Some non-anarchists were aghast. Others not. After a massive raid carried out by Woodrow Wilson's Department of Justice, the Washington Post regretted the legal hoops law enforcement had to jump through to get these pesky anarchists, and opined "A firing squad would be much more effective and impressive."

Bottom line: many of those anarchists, including Goldman, were eventually deported off to the fledgeling Soviet Union. Not that the USSR was any more congenial to their beliefs. Goldman was surprised and disappointed by Lenin's totalitarianism; he was even more intolerant of anarchist dissent than the American authorities. (I know, quelle surprise, right? I live in the future too.) She wound up bounced out of Russia, living her remaining life in more capitalist countries.
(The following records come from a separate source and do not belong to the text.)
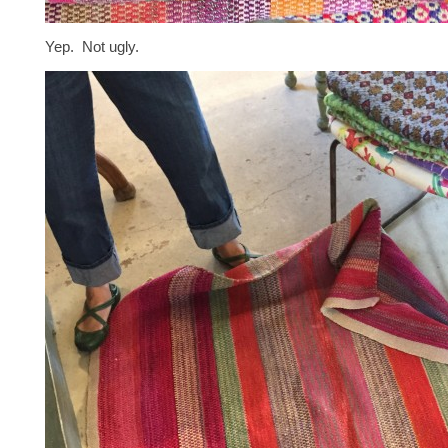
Yep. Not ugly.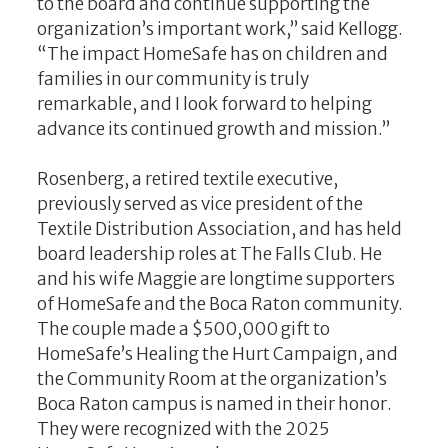
to the board and continue supporting the
organization’s important work,” said Kellogg.
“The impact HomeSafe has on children and
families in our community is truly
remarkable, and I look forward to helping
advance its continued growth and mission.”
Rosenberg, a retired textile executive,
previously served as vice president of the
Textile Distribution Association, and has held
board leadership roles at The Falls Club. He
and his wife Maggie are longtime supporters
of HomeSafe and the Boca Raton community.
The couple made a $500,000 gift to
HomeSafe’s Healing the Hurt Campaign, and
the Community Room at the organization’s
Boca Raton campus is named in their honor.
They were recognized with the 2025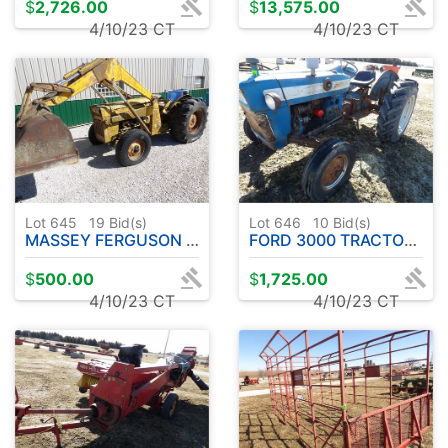
$
2,726.00
$
13,575.00
4/10/23 CT
4/10/23 CT
Lot 645
19
Bid(s)
Lot 646
10
Bid(s)
MASSEY FERGUSON 204 ( PARTS TRACTOR )
FORD 3000 TRACTOR ( RUNS ROUGH )
$
500.00
$
1,725.00
4/10/23 CT
4/10/23 CT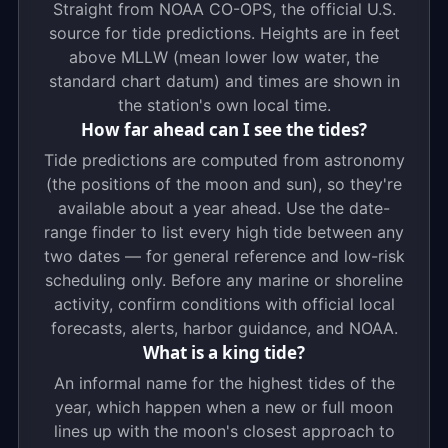
Straight from NOAA CO-OPS, the official U.S.
source for tide predictions. Heights are in feet
above MLLW (mean lower low water, the
standard chart datum) and times are shown in
the station's own local time.
How far ahead can I see the tides?
Tide predictions are computed from astronomy
(the positions of the moon and sun), so they're
available about a year ahead. Use the date-
range finder to list every high tide between any
two dates — for general reference and low-risk
scheduling only. Before any marine or shoreline
activity, confirm conditions with official local
forecasts, alerts, harbor guidance, and NOAA.
What is a king tide?
An informal name for the highest tides of the
year, which happen when a new or full moon
lines up with the moon's closest approach to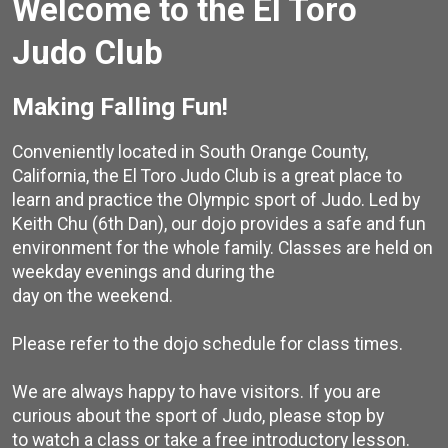
Welcome to the El Toro
Judo Club
Making Falling Fun!
Conveniently located in South Orange County,
California, the El Toro Judo Club is a great place to
learn and practice the Olympic sport of Judo. Led by
Keith Chu (6th Dan), our dojo provides a safe and fun
environment for the whole family. Classes are held on
weekday evenings and during the
day on the weekend.
Please refer to the dojo schedule for class times.
We are always happy to have visitors. If you are
curious about the sport of Judo, please stop by
to watch a class or take a free introductory lesson.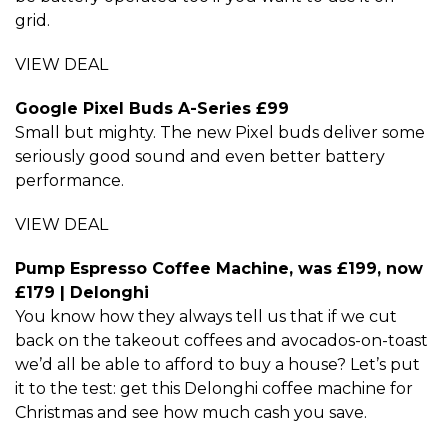
grid.
VIEW DEAL
Google Pixel Buds A-Series £99
Small but mighty. The new Pixel buds deliver some
seriously good sound and even better battery
performance.
VIEW DEAL
Pump Espresso Coffee Machine, was £199, now
£179 | Delonghi
You know how they always tell us that if we cut
back on the takeout coffees and avocados-on-toast
we’d all be able to afford to buy a house? Let’s put
it to the test: get this Delonghi coffee machine for
Christmas and see how much cash you save.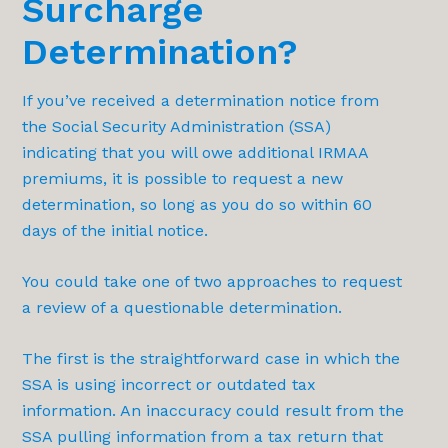
Surcharge
Determination?
If you’ve received a determination notice from
the Social Security Administration (SSA)
indicating that you will owe additional IRMAA
premiums, it is possible to request a new
determination, so long as you do so within 60
days of the initial notice.
You could take one of two approaches to request
a review of a questionable determination.
The first is the straightforward case in which the
SSA is using incorrect or outdated tax
information. An inaccuracy could result from the
SSA pulling information from a tax return that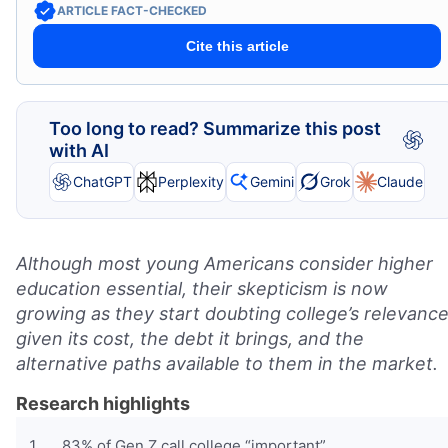
ARTICLE FACT-CHECKED
Cite this article
Too long to read? Summarize this post
with AI
ChatGPT
Perplexity
Gemini
Grok
Claude
Although most young Americans consider higher
education essential, their skepticism is now
growing as they start doubting college’s relevance
given its cost, the debt it brings, and the
alternative paths available to them in the market.
Research highlights
83% of Gen Z call college “important”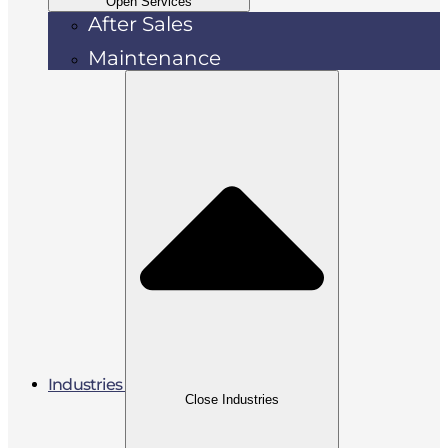
Open Services
After Sales
Maintenance
Industries
Close Industries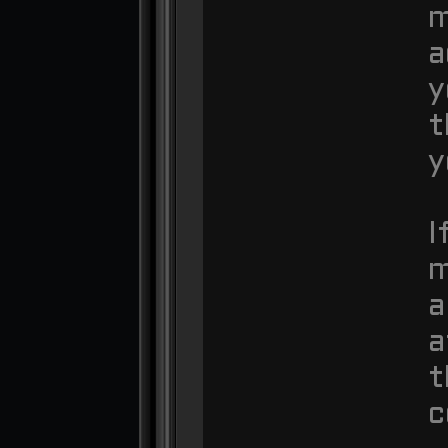
m
a
y
t
y
I
m
a
a
t
c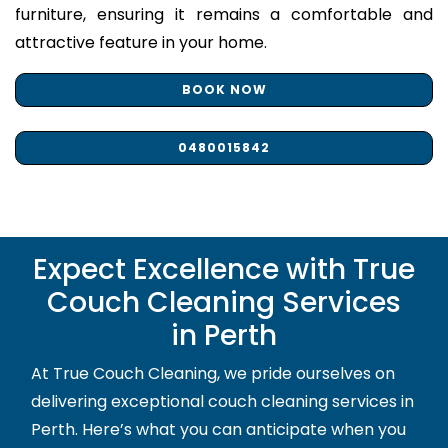
furniture, ensuring it remains a comfortable and
attractive feature in your home.
BOOK NOW
0480015842
Expect Excellence with True
Couch Cleaning Services
in Perth
At True Couch Cleaning, we pride ourselves on
delivering exceptional couch cleaning services in
Perth. Here’s what you can anticipate when you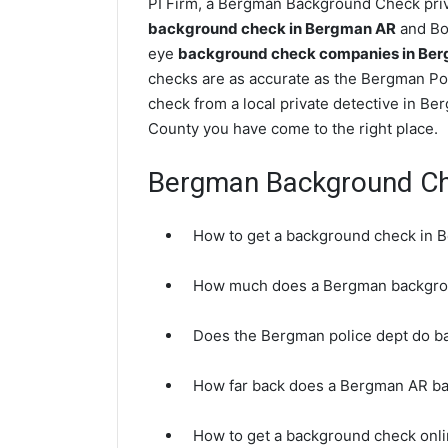
PI Firm, a Bergman Background Check priva
background check in Bergman AR
and Boo
eye
background check companies in Ber
checks are as accurate as the Bergman Po
check from a local private detective in B
County you have come to the right place.
Bergman Background C
How to get a background check in 
How much does a Bergman backgro
Does the Bergman police dept do 
How far back does a Bergman AR b
How to get a background check onl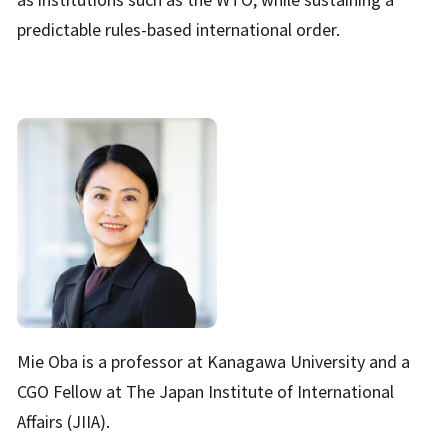
predictable rules-based international order.
Mie Oba is a professor at Kanagawa University and a
CGO Fellow at The Japan Institute of International
Affairs (JIIA).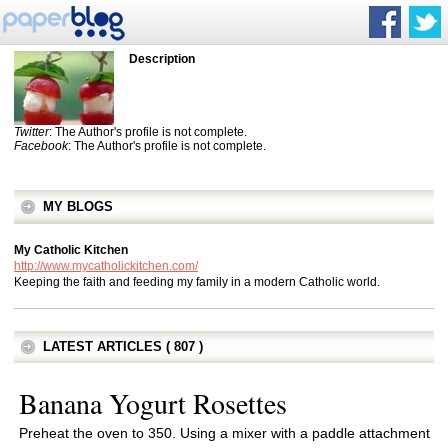
Description
Twitter
: The Author's profile is not complete.
Facebook
: The Author's profile is not complete.
MY BLOGS
My Catholic Kitchen
http://www.mycatholickitchen.com/
Keeping the faith and feeding my family in a modern Catholic world.
LATEST ARTICLES ( 807 )
Banana Yogurt Rosettes
Preheat the oven to 350. Using a mixer with a paddle attachment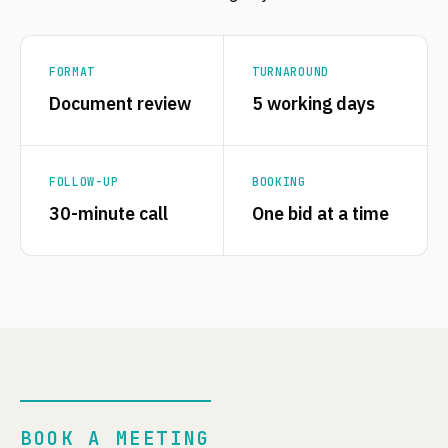
FORMAT
TURNAROUND
Document review
5 working days
FOLLOW-UP
BOOKING
30-minute call
One bid at a time
BOOK A MEETING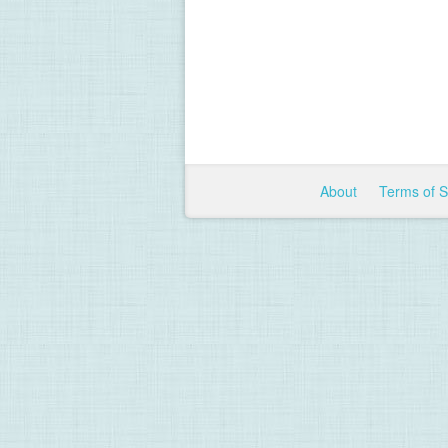
About
Terms of 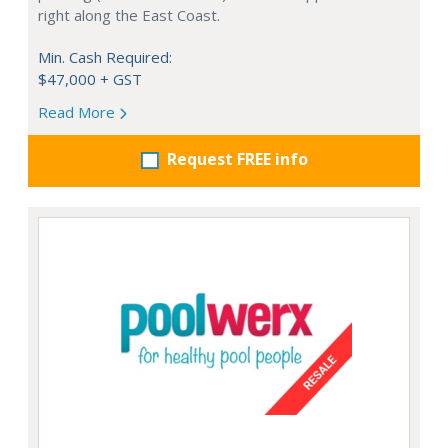
right along the East Coast.
Min. Cash Required:
$47,000 + GST
Read More
Request FREE info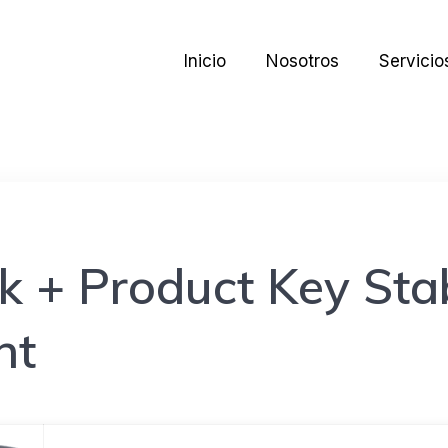
Inicio
Nosotros
Servicio
k + Product Key Sta
nt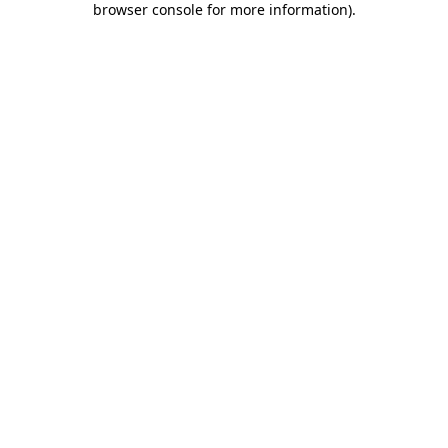
browser console for more information)
.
New Hampshire's own Elizabeth Gurley Flynn is a relatively minor character in the book. Willrich doesn't mention her intellectual odyssey, which went from Goldman-style labor activism to full-fledged Communist and Stalinist fangirl.

Margaret Sanger also appears, as cooperating with Goldman in efforts to inform the public about the details of birth control, another sore spot with the authorities. Willrich doesn't go into their embrace of eugenics, something even Planned Parenthood acknowledges these days. (You'd think that would be something a Brandeis prof might find worth mentioning in these days of wokeness, but no.)

In other spots, Willrich wanders into TMI-land. On page 172, we're informed that a primary lawyer for the anarchists, Harry Weinberger, was appointed to be commisioner of deeds by alderman Frank J. Dotzler, who (in turn) "won the Tammany Hall steak-eating contest in 1910 by putting away eleven and a quarter pounds of meat." As near as I can tell, Dotzler does not figure elsewhere in the Willrich's narrative, but if I had been writing the book, I'd have added this 1920 news story: 340 lb Santa Stuck in Chimney. Yep, that was Frank.

Willrich does however, to his credit, reflect on the "great irony" of Goldman's legal struggles with American authorities relying so much on the legal framework of the Constitution. Which her ideology claimed was a sham, designed to protect the oligarchy. Ironic, sure, but how opportunistic and cynical was that strategy? I don't think Willrich goes into that.